El Cuaderno de Sergio Plou

      


sábado 15 de agosto de 2009

En ebullición




  Al contrario de lo que cabría esperar en estas fechas, el domicilio de mis vecinas a mediados de agosto vive en perpetuo estado de ebullición. Desde el punto de la mañana al mismo instante en que nace el día—da igual el horario que se utilice—vivo en un cocedero de risas y llantos, extraños movimientos de muebles y tumultos de difícil explicación. Lo mismo están matando un cerdo que todo un equipo de rugby jugando al escondite. No existe un patrón que determine cuándo se romperán platos, se abrirá la ducha por enésima vez o dispararán una traca en el entresuelo de al lado. Estoy en Jauja.

  Jauja comenzó ayer, cuando vino la cartera a traerme desde Inglaterra una colonia que había comprado en eBay por cuatro perras. Mientras firmaba con sumo cuidado el recibí en una libreta electrónica, se abrió la puerta —que mis vecinas denominan como de servicio— en una bronca que fue creciendo de una manera exponencial. Hasta entonces la empleada de Correos y el que escribe esta crónica habíamos intentado cubrir el trámite de la entrega del paquete sin reparar demasiado en el alboroto que se iba abriendo camino igual que silba un tifón en el Caribe, pero cuando Jenny lanzó fuera de su casa a un tipo calvo y en camiseta de tirantes, por si fuera poco mediante una soberbia patada en el estómago, nos fue imposible soslayar las circunstancias.

  El sonrojo iba cubriendo la faz del sujeto —desde sus mofletes hasta los lóbulos de sus pabellones auditivos, donde asomaban sendas pilosidades— y se iba extendiendo a maravillosa velocidad, según percibía nuestras miradas, como si le estuvieran prendiendo fuego con una antorcha. Pero vayamos por partes.

  Lo último que el tipo esperaba encontrar al otro lado del umbral era precisamente el rellano de una escalera. Lo noté porque al principio se quedó atónito y desorientado, igual que si le hubiesen encerrado en el váter o en un armario. No sería la primera vez que se encontraba en semejante situación, porque al ser expulsado de una coz tan poderosa, en lugar de llevarse las manos a la panza y dolerse del patadón, se miró ostensiblemente la muñeca con cierto fastidio, como si fuera a llegar tarde a algún sitio o le estuviera esperando en Marte una atracción de feria. Sin embargo, donde tendría que hallar el reloj no encontró siquiera las marcas de la correa, señal de que hacía un buen rato que el utensilio no estaba en su sitio. Después de echar en falta la hora, también buscó en una chaqueta imaginaria dónde estaban sus gafas. Comprendió entonces que iba en camiseta, circunstancia que le indujo a temer la volatilización de su billetera, en cuyos departamentos tal vez guardaba la tarjeta de crédito y quién sabe si alguna foto de sus criaturas. Al palparse las nalgas desnudas se dio cuenta de que no llevaba puestos los pantalones. Ni siquiera los calzoncillos.

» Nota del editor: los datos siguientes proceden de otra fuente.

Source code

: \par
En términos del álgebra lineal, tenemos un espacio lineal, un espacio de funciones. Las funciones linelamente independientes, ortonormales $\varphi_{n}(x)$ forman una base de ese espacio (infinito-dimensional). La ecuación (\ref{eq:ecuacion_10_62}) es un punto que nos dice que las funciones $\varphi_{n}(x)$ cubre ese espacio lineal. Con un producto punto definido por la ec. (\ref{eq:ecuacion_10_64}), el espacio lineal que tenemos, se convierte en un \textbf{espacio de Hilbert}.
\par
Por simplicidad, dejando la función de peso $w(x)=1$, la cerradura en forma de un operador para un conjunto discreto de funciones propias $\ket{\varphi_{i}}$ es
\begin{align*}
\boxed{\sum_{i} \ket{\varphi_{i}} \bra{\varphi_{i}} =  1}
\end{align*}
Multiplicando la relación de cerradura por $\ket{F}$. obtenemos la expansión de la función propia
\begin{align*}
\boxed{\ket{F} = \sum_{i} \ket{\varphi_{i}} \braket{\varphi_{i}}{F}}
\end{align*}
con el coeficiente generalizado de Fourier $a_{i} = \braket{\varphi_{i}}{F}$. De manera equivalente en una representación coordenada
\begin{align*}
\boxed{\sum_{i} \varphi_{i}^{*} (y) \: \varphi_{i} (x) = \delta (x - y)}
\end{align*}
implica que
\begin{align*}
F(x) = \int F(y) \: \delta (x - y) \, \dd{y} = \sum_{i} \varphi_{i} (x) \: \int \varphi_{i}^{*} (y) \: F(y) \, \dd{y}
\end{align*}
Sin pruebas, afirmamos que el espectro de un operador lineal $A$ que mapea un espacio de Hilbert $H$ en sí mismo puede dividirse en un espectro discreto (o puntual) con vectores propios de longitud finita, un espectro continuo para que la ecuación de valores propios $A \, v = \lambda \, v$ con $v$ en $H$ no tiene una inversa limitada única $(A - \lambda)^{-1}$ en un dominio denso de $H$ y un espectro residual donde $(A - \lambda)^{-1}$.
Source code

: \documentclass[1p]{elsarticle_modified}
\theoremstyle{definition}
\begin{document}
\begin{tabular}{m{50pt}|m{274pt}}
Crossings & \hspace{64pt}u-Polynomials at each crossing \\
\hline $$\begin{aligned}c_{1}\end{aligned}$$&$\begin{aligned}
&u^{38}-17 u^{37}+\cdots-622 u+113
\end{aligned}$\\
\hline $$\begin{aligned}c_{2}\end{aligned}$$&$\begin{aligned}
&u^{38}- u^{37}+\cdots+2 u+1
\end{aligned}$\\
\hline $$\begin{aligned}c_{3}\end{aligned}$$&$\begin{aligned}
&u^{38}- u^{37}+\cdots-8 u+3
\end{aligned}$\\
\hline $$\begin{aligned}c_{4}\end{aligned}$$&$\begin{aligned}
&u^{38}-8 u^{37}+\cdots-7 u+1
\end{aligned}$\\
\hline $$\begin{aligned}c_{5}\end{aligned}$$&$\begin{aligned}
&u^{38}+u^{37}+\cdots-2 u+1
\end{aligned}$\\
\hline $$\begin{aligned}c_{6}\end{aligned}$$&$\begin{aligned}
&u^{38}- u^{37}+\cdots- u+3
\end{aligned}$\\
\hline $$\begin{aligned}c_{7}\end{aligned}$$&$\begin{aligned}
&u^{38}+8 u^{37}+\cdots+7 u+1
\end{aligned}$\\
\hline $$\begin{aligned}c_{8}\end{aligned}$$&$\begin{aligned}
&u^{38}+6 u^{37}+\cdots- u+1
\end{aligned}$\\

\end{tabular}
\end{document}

  Ni la repartidora de cartas ni tampoco un servidor alcanzamos a comprender los entresijos mentales que conducen a un individuo desde la falta de ropa interior hasta notar la ausencia de una alianza matrimonial en el dedo corazón. Debe de ser una atadura neuronal ciertamente considerable, ya que nuestra impresentable aparición, semejante a la de un gnomo en tripa y altura, incluidas sus blancas barbas, aunque perfectas y bien recortadas, lanzó un gemido profundo de los que hielan la sangre.

  Había perdido el anillo, junto a sus zapatos y tres manojos de llaves. Los del vehículo y el domicilio conyugal pudimos adivinarlos, del tercero cabe deducir que abría las puertas de una tienda de su propiedad. Probablemente de colchones, porque en una retahíla incomprensible empezó a pedir a Jenny que le devolviera todas sus pertenencias, entre las que contamos un somier y varios juegos de cama.

  Desarrollándose en el rellano una escena tan conmovedora, el hombrecillo en cuestión, al que le hubiera faltado un cucurucho en la calva para resultar un personaje entrañable, según le iba poseyendo la iracundia fue transformando progresivamente su personalidad. Empezó por golpear la puerta con los nudillos y terminó ofreciéndonos una caricatura de los Picapiedra, ante la cual fue imposible no romper a carcajadas.

  —¿Siempre es así? —preguntó la cartera enjugándose con un pañuelo las lágrimas—. Me refiero al vecindario.
  —No sabría decirle —contesté—, depende del día.

  La cartera recogió su carrito amarillo, me dijo adiós y sin poder reprimir la risa que afloraba de nuevo a sus labios desapareció calle abajo. Aquel desconocido mientras tanto tiraba con fuerza de su camiseta para cubrir desesperadamente sus vergüenzas.